With the winds of change picking up South Africa, New York City has now decided to review its contract laws.

Like New York City, Virginia and a number of other governments adopted strict laws that penalized companies that did business in South Africa, but the regulations had minimal effect on securities firms.

State finance officials and dealers in Richmond said Virginia's ban did not affect underwriters serving the state because none were found to have any substantial ties to South Africa. Accordingly, the ban, which was rescinded in September after three years, was not an issue for underwriters while it was in force.

This hasn't created any major problems, and my file is very thin on this," said a spokesman for Paul Timmreck, the state finance secretary.

"I have not heard of any effect whatsoever," said Donald Whitley, manager for PaineWebber Inc. "It has not been an issue of much discussion" among bond underwriters and dealers, he said.

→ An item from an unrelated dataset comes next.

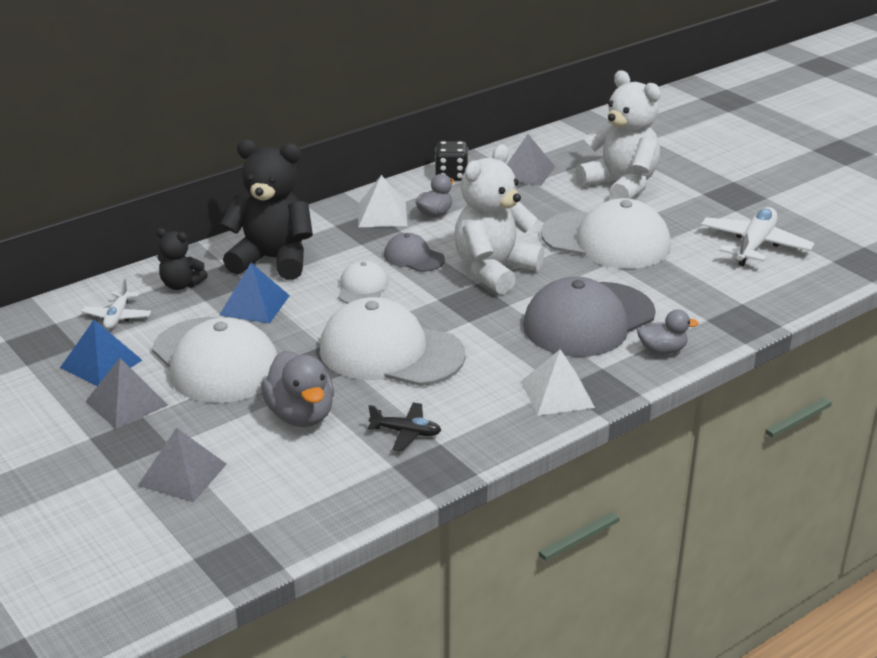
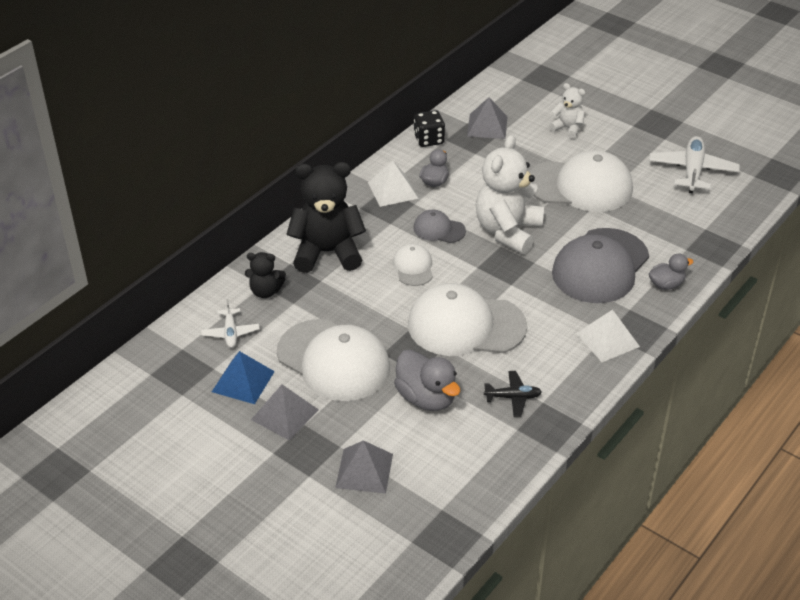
camera: 15 degrees left, 10 degrees up
(254, 305) = (336, 300): blue pyramid -> none
(621, 186) = (567, 128): white teddy bear -> white teddy bear, size x0.51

"To my knowledge, the lifting of the ban has not affected us," said A. Lynn Ivey, manager of the public finance department for Scott & Stringfellow Inc, which generally confines its business to Virginia.

Peter Ramsey, manager of public finance for NationsBanc, said his firm was not affected by the ban while serving as financial adviser to the Virginia Port Authority and as, co-manager for some state transportation issues. "We have always been able to bid on Virginia paper," Ramsey said.

Neighboring Delaware had no restrictions pertaining to South Africa the use of underwriters, so recent events have had no effect on its practices according to Debra Von Koch, director of bond finance. Restrictions in Wilmington, which were lifted last fall also did not affect underwriters, according to George Founaris, the city's finance director.